# Lecture disque NAS WD My Cloud sous Mac OS X



## Herron (11 Février 2015)

Bonjour à tous les fourreurs. J'ai (j'avais) un NAS WD My Cloud 3 To. Suite à une micro coupure, le disque est non fonctionnel. J'ai obtenu le droit par le SAV d'extraire le disque pour tenter de retrouver mes données. Le disque semble opérationnel. Sur mon MBA, avec l'extension ExTFS de Paragon, je vois monter deux disques identiques de 800 Mo approximativement (la partition est de 2.1 TO, 1.3 TO de libre) alors que j'avais 2 TO de données sur le NAS. J'ai une arborescence fort compliquée et je ne vois pas mes données (essentiellement des podcasts et des PDF). Iù ai-je raté quelque chose ? Merci 1000 fois à tous ceux qui voudront bien m'aider.

Herron


----------



## bompi (11 Février 2015)

Déjà, c'est curieux de voir un disque de 2 TB dans un NAS de 3 TB, non ?

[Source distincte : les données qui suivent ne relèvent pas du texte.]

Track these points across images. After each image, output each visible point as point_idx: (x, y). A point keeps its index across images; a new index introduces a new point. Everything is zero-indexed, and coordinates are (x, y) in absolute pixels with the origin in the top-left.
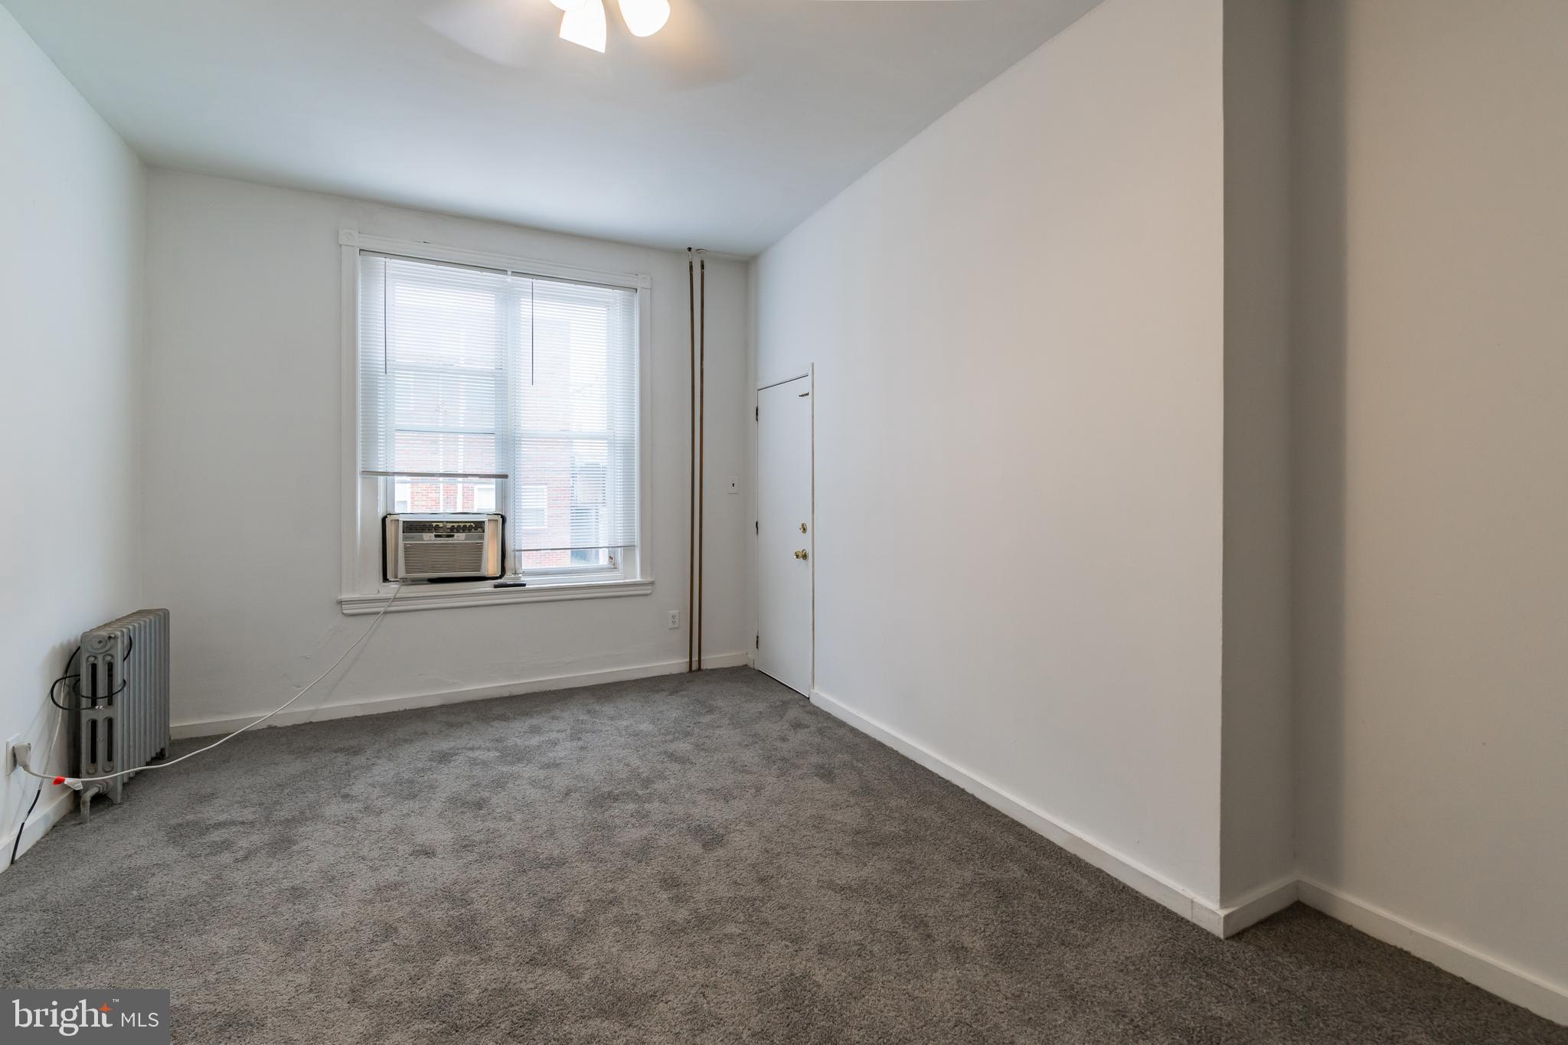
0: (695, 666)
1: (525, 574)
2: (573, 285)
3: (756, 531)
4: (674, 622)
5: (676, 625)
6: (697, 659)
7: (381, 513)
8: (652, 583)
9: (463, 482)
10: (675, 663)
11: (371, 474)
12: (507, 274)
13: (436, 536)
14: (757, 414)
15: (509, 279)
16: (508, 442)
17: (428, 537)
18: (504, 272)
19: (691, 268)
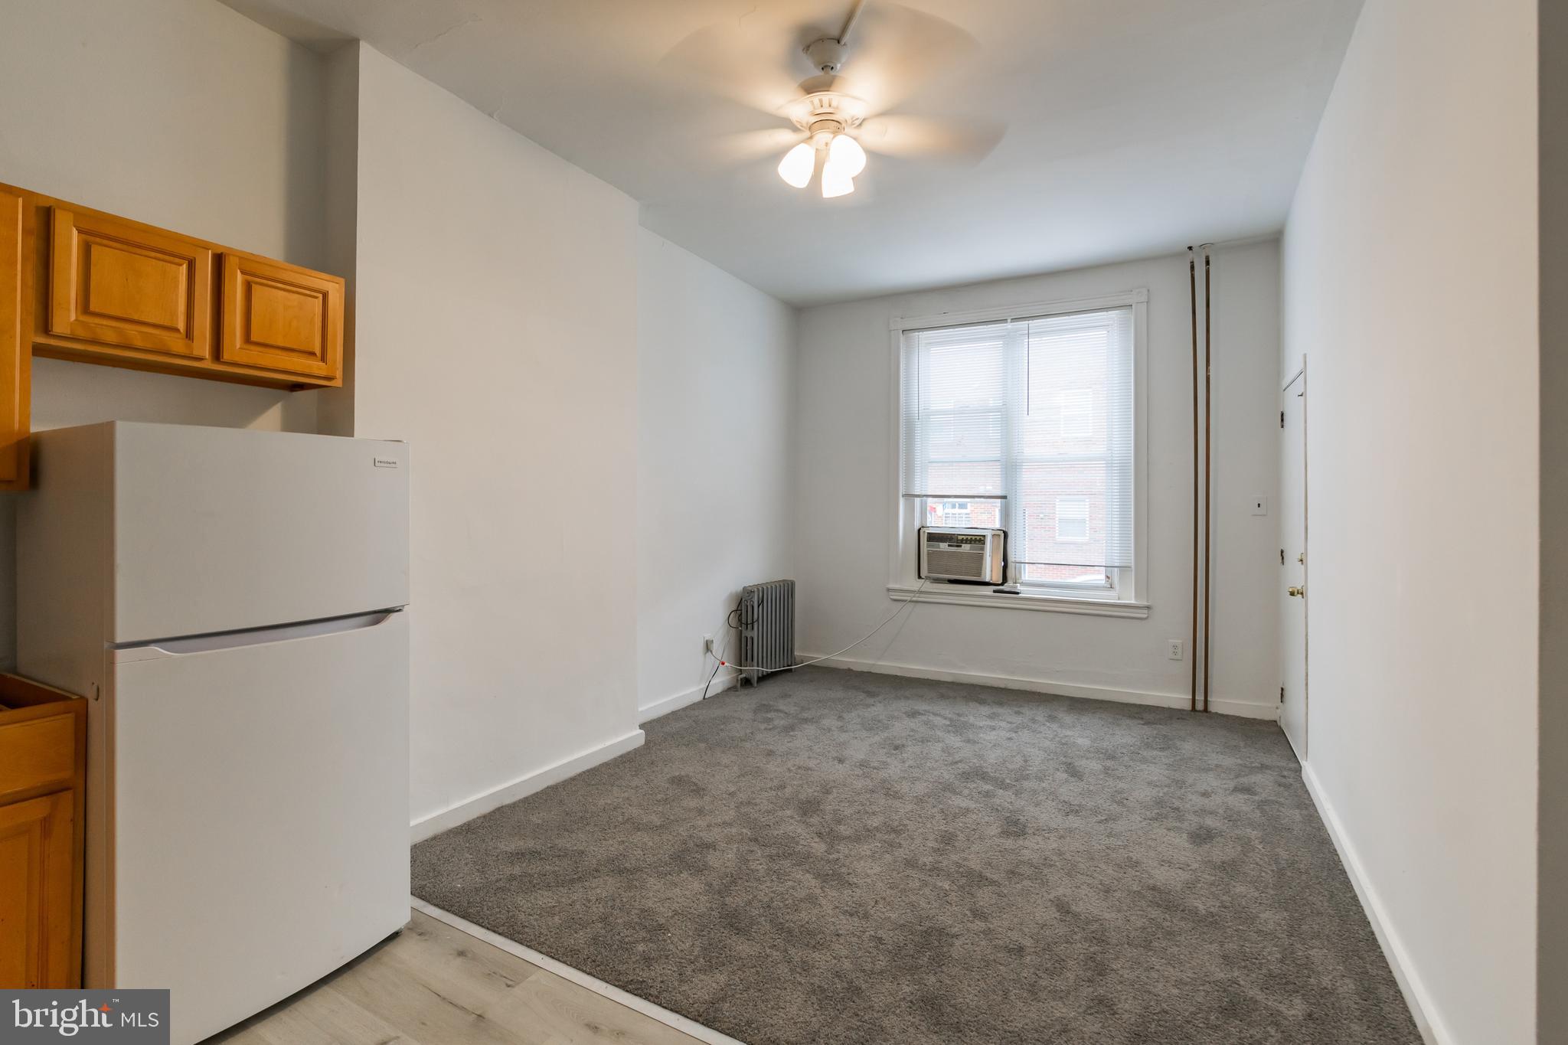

Quant à l'organisation des données, cela dépend du logiciel de WD donc il est possible que les données ne soient pas stockées telles que tu les voyais. Tu as une documentation de leur part, à ce sujet ?


----------



## Herron (11 Février 2015)

Merci pour la réponse ! Je m'exprime encore fort maladroitement : c'est un disque de 3TO sur lequel figuraient 2TO de données. Par ailleurs, il y a plusieurs autres disques visibles sous l'utilitaire de disque, mais qui ne sont pas montés. J'ai écrit à WD, mais si quelqu'un en sait davantage, je suis preneur. Merci encore. Herron


----------